Mulai 1 Juli, semua universitas telah memulai kelas musim semi, dan sekitar 90 persen universitas mengadakan kelas pembelajaran jarak jauh dalam beberapa bentuk atau lainnya. Karena penyebaran COVID-19, beberapa siswa menghadapi kesulitan untuk melanjutkan studi mereka di universitas dan institusi lain karena pendapatan rumah tangga yang sangat berkurang serta pendapatan dari pekerjaan paruh waktu yang berkurang. Sebagai tanggapan, MEXT membentuk program bantuan keuangan siswa darurat untuk memberikan bantuan tunai kepada para siswa ini sehingga mereka tidak harus meninggalkan studi mereka. Sekitar 430.000 mahasiswa, termasuk mahasiswa internasional, akan menjadi sasaran program ini.
Perbandingan dinamika pendidikan di Indonesia dan Jepang selama Pandemi COVID-19
Baik Indonesia maupun Jepang mengalami dinamika pendidikan selama pandemi COVID-19. Keduanya memiliki persamaan dan perbedaan.
Persamaan yang terlihat di antaranya adanya ketidaksiapan sekolah dalam menghadapi perubahan menuju pembelajaran daring.

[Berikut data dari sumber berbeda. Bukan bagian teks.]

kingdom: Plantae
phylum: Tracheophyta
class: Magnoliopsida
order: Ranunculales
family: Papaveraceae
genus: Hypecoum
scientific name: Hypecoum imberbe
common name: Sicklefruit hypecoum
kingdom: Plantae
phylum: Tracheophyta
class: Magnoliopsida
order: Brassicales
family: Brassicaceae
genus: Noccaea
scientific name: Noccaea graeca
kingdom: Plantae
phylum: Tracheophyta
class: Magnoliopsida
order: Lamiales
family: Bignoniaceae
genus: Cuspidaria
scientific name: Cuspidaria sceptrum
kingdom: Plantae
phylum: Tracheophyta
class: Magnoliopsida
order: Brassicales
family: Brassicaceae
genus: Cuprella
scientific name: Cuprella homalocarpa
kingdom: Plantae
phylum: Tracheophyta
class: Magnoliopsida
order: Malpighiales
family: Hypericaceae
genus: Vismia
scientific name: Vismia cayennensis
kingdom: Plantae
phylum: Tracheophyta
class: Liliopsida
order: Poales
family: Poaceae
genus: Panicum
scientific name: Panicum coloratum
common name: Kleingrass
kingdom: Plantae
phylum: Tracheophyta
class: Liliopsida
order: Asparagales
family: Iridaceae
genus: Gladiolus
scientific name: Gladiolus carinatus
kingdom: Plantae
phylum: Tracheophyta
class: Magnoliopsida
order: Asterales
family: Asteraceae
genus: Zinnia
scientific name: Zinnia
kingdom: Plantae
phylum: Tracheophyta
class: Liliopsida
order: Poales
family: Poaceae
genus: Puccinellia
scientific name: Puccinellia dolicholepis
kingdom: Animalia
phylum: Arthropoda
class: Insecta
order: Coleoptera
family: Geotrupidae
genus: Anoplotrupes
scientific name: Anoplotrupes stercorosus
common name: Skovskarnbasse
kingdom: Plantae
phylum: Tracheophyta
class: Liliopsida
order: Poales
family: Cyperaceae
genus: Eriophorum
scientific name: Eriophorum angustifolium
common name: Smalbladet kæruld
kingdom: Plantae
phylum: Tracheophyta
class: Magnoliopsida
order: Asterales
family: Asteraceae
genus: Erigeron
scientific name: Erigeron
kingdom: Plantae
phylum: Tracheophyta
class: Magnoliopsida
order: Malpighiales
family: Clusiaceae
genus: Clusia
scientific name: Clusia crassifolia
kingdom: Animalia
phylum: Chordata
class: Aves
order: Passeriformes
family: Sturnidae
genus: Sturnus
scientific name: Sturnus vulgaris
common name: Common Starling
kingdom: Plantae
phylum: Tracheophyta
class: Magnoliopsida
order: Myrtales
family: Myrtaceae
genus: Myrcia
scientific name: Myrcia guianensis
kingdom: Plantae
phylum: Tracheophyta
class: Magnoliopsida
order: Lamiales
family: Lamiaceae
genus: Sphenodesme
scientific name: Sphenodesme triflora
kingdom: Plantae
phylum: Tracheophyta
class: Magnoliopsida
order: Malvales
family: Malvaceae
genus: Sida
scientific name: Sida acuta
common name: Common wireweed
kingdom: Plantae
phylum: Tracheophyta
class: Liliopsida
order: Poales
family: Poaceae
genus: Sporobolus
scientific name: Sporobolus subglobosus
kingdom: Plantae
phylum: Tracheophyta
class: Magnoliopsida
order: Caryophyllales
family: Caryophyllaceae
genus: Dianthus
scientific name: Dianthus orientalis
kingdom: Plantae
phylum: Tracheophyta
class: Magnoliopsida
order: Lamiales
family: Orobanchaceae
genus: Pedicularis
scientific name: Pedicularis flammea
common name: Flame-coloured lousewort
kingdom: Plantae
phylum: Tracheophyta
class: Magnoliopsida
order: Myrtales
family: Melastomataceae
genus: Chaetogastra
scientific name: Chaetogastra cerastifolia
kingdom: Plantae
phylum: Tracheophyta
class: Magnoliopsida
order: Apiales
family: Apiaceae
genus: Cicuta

Hal ini disebabkan oleh sistem pembelajaran yang sudah melekat selama bertahun-tahun di negara tersebut. Meskipun Jepang merupakan negara yang maju teknologinya, namun tidak dipungkiri dalam pembelajaran belum begitu memanfaatkan teknologi yang ada. Sebaliknya, di Indonesia masih kurang dalam sarana teknologi yang menunjang pembelajaran daring. Selain itu, kedua negara tersebut masih kurang terhadap memberikan pengarahan mengenai teknologi kepada tenaga kependidikan sehingga belum siap menghadapi peralihan seperti ini. Selain itu kendala yang dihadapi memiliki kesamaan mengenai internet yang memadai dan keefektifan pembelajaran daring.
Perbedaan yang terlihat adalah langkah yang diambil oleh pemerintah dalam beradaptasi dengan normal baru. Hal tersebut tentu saja disesuaikan dengan kondisi geografis dan sosial wilayah masing-masing. Meskipun begitu, pemerintah Indonesia dapat belajar dari Jepang dalam memastikan masyarakatnya mendapatkan pendidikan di tengah pandemi COVID-19 seperti ini. Terlebih lagi, pembelajaran konvensional dan pembelajaran daring memiliki perbedaan yang harus diperhatikan untuk meningkatkan kualitas pembelajaran aktif di kelas.
Baik Indonesia maupun Jepang mengalami dinamika pendidikan selama pandemi COVID-19. Keduanya memiliki persamaan dan perbedaan. Adapun kendala-kendala dan masalah-masalah yang ada saat ini dapat digunakan sebagai evaluasi dan pembelajaran dalam pendidikan di masa mendatang.